The researchers found that the same BLA neurons that have receptors for IL-17 also have receptors for IL-10, a cytokine that suppresses inflammation. This molecule counteracts the excitability generated by IL-17, giving the body a way to shut off anxiety once it’s no longer useful.
Distinctive behaviors
Together, the two studies suggest that the immune system, and even a single family of cytokines, can exert a variety of effects in the brain.

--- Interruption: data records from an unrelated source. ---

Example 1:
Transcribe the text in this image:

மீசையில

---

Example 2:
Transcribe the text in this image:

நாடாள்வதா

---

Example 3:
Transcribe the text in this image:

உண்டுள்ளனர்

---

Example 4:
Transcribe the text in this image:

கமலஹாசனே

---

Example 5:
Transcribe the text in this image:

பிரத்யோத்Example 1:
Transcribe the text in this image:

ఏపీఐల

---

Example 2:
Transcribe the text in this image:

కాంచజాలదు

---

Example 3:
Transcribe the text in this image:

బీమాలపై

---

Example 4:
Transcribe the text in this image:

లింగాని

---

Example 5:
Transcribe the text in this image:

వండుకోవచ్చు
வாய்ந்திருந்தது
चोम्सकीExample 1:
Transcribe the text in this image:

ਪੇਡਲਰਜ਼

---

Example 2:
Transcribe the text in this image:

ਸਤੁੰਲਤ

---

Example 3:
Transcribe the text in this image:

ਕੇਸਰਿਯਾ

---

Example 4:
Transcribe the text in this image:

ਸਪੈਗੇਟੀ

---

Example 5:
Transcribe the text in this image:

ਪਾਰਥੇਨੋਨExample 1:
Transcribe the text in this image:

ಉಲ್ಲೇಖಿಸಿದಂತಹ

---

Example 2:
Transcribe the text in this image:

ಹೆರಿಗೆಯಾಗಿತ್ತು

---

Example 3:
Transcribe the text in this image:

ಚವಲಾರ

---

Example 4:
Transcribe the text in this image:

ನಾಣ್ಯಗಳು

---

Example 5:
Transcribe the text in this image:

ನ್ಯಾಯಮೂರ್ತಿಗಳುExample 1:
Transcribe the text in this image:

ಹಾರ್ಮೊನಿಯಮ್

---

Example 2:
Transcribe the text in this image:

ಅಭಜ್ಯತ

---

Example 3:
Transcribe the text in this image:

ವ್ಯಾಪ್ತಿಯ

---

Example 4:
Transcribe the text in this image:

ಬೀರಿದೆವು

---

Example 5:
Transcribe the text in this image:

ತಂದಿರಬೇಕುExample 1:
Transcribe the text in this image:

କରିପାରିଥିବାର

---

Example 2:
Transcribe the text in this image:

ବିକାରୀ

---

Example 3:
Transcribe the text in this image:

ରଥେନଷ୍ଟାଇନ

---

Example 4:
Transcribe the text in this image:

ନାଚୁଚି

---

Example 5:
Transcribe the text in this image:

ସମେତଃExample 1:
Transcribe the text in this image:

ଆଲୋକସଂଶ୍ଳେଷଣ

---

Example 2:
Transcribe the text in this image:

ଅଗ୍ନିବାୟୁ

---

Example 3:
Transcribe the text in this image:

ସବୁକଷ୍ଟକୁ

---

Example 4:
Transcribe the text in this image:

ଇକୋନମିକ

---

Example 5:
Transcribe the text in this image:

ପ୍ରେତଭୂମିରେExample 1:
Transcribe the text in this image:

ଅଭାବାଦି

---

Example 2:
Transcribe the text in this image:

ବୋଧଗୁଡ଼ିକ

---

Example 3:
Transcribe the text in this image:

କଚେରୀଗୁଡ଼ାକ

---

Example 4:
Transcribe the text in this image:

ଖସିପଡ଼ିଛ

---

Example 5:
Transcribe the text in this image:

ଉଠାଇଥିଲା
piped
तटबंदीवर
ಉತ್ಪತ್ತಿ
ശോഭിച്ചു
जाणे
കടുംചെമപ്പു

“We have now different combinations of IL-17 receptors being expressed in different populations of neurons, in two different brain regions, that regulate very distinct behaviors. One is actually somewhat positive and enhances social behaviors, and another is somewhat negative and induces anxiogenic phenotypes,” Choi says.
Her lab is now working on additional mapping of IL-17 receptor locations, as well as the IL-17 molecules that bind to them, focusing on the S1DZ region. Eventually, a better understanding of these neuro-immune interactions may help researchers develop new treatments for neurological conditions such as autism or depression.
“The fact that these molecules are made by the immune system gives us a novel approach to influence brain function as means of therapeutics,” Choi says. “Instead of thinking about directly going for the brain, can we think about doing something to the immune system?”
The research was funded, in part, by Jeongho Kim and the Brain Impact Foundation Neuro-Immune Fund, the Simons Foundation Autism Research Initiative, the Simons Center for the Social Brain, the Marcus Foundation, the N of One: Autism Research Foundation, the Burroughs Wellcome Fund, the Picower Institute Innovation Fund, the MIT John W. Jarve Seed Fund for Science Innovation, Young Soo Perry and Karen Ha, and the National Institutes of Health.